Networking, Part 1: Introduction

angrave edited this page Oct 22, 2014 · 9 revisions

Caveat: It should be obvious that page is not a complete description of IP, UDP or TCP! Instead it is a short introduction and is sufficient so that we can build upon these concepts in later lectures.

What is "IP4" "IP6"?

The following is the "30 second" introduction to internet protocol (IP) - which is the primary way to send packets ("datagrams") of information from one machine to another.

"IP4", or more precisely, "IPv4" is version 4 of the Internet Protocol that describes how to send packets of information across a network from one machine to another . Roughly 95% of all packets on the Internet today are IPv4 packets. A significant limitation of IPv4 is that source and destination addresses are limited to 32 bits (IPv4 was designed at a time when the idea of 4 billion devices connected to the same network was unthinkable - or at least not worth making the packet size larger)

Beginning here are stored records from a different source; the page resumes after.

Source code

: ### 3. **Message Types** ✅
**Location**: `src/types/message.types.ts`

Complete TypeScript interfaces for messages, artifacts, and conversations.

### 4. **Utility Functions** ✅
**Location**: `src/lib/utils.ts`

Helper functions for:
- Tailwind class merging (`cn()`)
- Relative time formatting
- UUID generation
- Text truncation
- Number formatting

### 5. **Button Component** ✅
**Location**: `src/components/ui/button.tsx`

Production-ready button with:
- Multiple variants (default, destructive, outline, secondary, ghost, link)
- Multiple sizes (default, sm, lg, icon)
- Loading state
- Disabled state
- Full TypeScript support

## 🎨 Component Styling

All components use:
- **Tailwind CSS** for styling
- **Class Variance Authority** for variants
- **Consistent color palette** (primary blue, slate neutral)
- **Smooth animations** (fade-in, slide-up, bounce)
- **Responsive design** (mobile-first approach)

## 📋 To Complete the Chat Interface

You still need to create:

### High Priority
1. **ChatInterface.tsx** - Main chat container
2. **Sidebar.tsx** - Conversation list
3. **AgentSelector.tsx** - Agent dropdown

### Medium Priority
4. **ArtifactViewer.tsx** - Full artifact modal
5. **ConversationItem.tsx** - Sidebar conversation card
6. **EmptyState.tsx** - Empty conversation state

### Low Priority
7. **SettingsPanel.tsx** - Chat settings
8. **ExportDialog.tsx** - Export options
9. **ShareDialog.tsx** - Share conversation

Each IPv4 packet includes a very small header - typically 20 bytes, or more precisely 20 "octets" that includes a source and destination address.

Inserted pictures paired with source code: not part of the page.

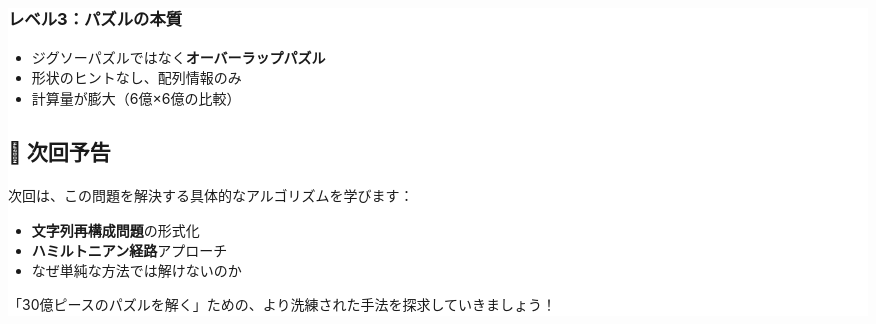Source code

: ### レベル3：パズルの本質

- ジグソーパズルではなく**オーバーラップパズル**
- 形状のヒントなし、配列情報のみ
- 計算量が膨大（6億×6億の比較）

## 🚀 次回予告

次回は、この問題を解決する具体的なアルゴリズムを学びます：

- **文字列再構成問題**の形式化
- **ハミルトニアン経路**アプローチ
- なぜ単純な方法では解けないのか

「30億ピースのパズルを解く」ための、より洗練された手法を探求していきましょう！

Conceptually the source and destination addresses can be split into two: a network number (the upper bits) and a host number on that network.

A newer packet protocol "IPv6" solves many of the limitations of IPv4 (e.g. makes routing tables simpler and 128 bit addresses) however less than 5% of web traffic is IPv6 based.

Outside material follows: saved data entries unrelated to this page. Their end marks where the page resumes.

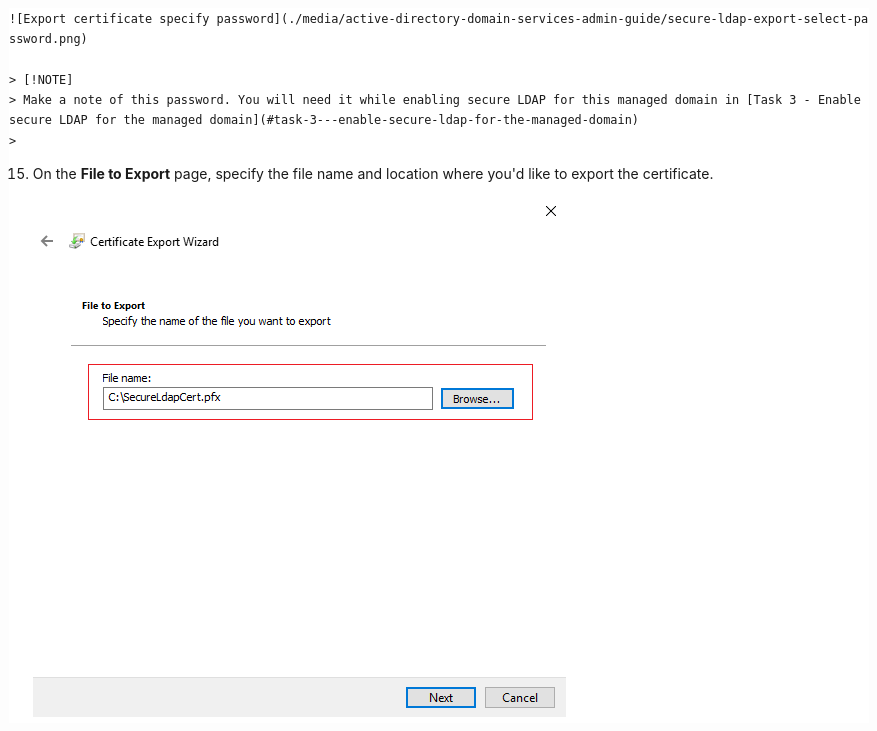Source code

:     ![Export certificate specify password](./media/active-directory-domain-services-admin-guide/secure-ldap-export-select-password.png)
    
    > [!NOTE]
    > Make a note of this password. You will need it while enabling secure LDAP for this managed domain in [Task 3 - Enable secure LDAP for the managed domain](#task-3---enable-secure-ldap-for-the-managed-domain)
    > 
15. On the **File to Export** page, specify the file name and location where you'd like to export the certificate.
    
    ![Export certificate specify path](./media/active-directory-domain-services-admin-guide/secure-ldap-export-select-path.png)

A machine can have a IPv6 address and a IPv4 address.

There's no place like 127.0.0.1!

A special IPv4 address is 127.0.0.1 also known as localhost. Packets sent to 127.0.0.1 will never leave the machine; the address is specified_ to be the same machine.

Notice that the 32 bits address is split into 4 octets i.e. each number in the dot notation can be 0-255 inclusive.

What is a port?

To send a datagram (packet) to a host on the Internet you need to specify the host address and a port. The port is an unsigned 16 bit number (i.e. the maximum port number is 65535). A process can listen for incoming packet on a particular port. However only processes with super-user (root) access can listen on ports < 1024. Any process can listen on ports 1024 or higher.

An often used port is port 80: Port 80 is used for unencrypted http requests (i.e. web pages). For example, if a web browser connects to http://www.bbc.com/, then it will be connecting to port 80.

What is UDP? When is it used?

UDP is a connectionless protocol. It's very simple to use: Decide the destination address and port and send your data packet! However the network makes no guarantee about whether the packets will arrive. Packets (aka Datagrams) may be dropped if the network is congested. Packets may be duplicated or arrive out of order.

Between two distant data-centers it's typical to see 3% packet loss.

A typical use case for UDP is when receiving uptodate data is more important than receiving all of the data. For example, a game may send continuous updates of player positions.

What is TCP? When is it used?

TCP is a connection-based protocol. TCP creates a pipe between two machines and abstracts away the low level packet-nature of the Internet: Thus, under most conditions, bytes sent from one machine will eventually arrive at the other end without duplication or data loss.

TCP will invisibly manage resending packets, ignoring duplicate packets, re-arranging out-of-order packets and changing the rate at which packets are sent.

Most services on the Internet today (e.g. a web service) use TCP because it hides the complexity of lower, packet-level nature of the Internet.